Frequently Asked Questions
Q: What does a WordPress site audit include?
A: Security, performance/Core Web Vitals, SEO (on-page/technical/off-page), content quality, UX/accessibility, analytics and conversions, plus a prioritized remediation plan.
Q: How long does it take?
A: A focused triage takes about an hour; a thorough audit ranges from a day for small sites to multiple days for large or ecommerce sites.
Q: How often should I audit?
A: At least annually; quarterly for frequently updated or revenue-critical sites.
Q: Can I do it myself?
A: Yes—this guide is designed for that. For complex setups (multisite, bespoke themes, heavy commerce), consider professional assistance for speed and risk management.

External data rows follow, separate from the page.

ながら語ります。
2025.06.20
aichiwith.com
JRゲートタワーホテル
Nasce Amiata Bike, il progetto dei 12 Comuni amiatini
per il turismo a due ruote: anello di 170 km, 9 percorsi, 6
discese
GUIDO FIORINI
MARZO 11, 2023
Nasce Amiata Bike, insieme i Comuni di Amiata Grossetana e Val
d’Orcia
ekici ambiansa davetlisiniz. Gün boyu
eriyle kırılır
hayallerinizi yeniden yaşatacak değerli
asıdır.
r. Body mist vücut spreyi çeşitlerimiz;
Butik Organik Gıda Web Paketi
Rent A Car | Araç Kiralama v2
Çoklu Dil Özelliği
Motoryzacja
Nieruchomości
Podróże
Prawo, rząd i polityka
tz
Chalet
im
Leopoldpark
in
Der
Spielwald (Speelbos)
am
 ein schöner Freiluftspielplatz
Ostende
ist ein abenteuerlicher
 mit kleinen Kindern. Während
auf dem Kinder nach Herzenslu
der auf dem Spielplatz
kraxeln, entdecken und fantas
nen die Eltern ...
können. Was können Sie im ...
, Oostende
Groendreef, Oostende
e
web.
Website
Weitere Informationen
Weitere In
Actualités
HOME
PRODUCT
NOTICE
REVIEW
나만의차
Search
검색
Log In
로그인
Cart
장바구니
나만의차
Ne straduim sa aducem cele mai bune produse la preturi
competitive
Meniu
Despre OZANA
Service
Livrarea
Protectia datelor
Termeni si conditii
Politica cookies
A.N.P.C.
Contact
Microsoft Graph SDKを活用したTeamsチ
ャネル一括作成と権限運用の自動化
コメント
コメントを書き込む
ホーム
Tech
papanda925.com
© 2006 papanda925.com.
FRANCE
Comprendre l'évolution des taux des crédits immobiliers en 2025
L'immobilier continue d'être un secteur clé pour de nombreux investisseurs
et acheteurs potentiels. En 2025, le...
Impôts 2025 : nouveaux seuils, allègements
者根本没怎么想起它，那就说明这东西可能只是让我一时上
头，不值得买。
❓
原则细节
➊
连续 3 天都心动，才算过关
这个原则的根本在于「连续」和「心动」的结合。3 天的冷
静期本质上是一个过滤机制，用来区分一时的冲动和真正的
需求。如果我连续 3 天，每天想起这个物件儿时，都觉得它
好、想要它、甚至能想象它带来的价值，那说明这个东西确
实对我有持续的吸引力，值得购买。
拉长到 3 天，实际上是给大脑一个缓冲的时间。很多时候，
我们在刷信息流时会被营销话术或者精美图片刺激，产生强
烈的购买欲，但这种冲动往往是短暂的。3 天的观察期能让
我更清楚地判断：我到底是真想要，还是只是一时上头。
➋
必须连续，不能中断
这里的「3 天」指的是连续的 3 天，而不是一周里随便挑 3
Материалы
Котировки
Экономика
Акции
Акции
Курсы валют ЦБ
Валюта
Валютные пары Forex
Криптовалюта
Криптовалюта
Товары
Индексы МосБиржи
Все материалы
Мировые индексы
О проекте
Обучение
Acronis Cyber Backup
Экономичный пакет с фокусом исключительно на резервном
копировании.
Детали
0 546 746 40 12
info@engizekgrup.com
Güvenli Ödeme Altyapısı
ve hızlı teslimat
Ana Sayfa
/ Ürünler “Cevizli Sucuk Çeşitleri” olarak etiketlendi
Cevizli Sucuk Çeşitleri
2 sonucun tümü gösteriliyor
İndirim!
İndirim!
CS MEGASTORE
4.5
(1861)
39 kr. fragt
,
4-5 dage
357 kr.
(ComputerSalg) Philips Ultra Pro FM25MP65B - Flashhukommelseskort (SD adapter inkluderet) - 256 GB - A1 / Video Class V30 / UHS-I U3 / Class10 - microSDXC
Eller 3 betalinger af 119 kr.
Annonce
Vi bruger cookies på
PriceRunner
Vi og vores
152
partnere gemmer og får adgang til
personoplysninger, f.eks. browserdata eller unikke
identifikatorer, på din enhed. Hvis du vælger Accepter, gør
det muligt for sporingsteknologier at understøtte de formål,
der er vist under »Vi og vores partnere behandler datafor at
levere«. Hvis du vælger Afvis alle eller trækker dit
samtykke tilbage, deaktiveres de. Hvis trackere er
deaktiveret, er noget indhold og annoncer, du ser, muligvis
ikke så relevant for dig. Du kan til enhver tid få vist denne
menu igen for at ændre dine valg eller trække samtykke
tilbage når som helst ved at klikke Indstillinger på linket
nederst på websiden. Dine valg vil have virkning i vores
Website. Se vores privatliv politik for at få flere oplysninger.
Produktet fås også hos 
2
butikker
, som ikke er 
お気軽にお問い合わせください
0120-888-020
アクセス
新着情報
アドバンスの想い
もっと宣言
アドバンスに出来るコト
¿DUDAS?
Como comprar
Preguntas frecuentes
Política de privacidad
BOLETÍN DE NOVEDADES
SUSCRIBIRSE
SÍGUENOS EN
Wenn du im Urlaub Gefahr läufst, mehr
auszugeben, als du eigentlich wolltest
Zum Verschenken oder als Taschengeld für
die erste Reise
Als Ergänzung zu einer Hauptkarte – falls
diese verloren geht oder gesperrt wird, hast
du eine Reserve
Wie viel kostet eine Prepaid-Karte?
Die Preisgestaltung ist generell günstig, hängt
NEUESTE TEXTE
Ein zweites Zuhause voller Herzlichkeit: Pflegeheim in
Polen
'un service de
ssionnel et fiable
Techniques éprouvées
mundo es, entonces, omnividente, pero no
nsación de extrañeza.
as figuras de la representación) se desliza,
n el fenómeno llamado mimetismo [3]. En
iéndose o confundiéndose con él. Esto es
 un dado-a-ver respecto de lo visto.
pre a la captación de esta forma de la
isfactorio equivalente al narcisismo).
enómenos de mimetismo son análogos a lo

Q: How much does a professional audit cost?
A: Ranges widely by scope and complexity—from basic $500–$2,500 to advanced $5,000+ for large, complex sites. Many teams bundle audits into ongoing maintenance.
Q: What deliverables should I expect?
A: An issues log with evidence links, a prioritized roadmap with owners/dates, before/after metrics snapshots, and clear rollback and monitoring plans.
Pro tip: Keep a running audit log and repeat key snapshots after fixes. Momentum and measurement make the results stick.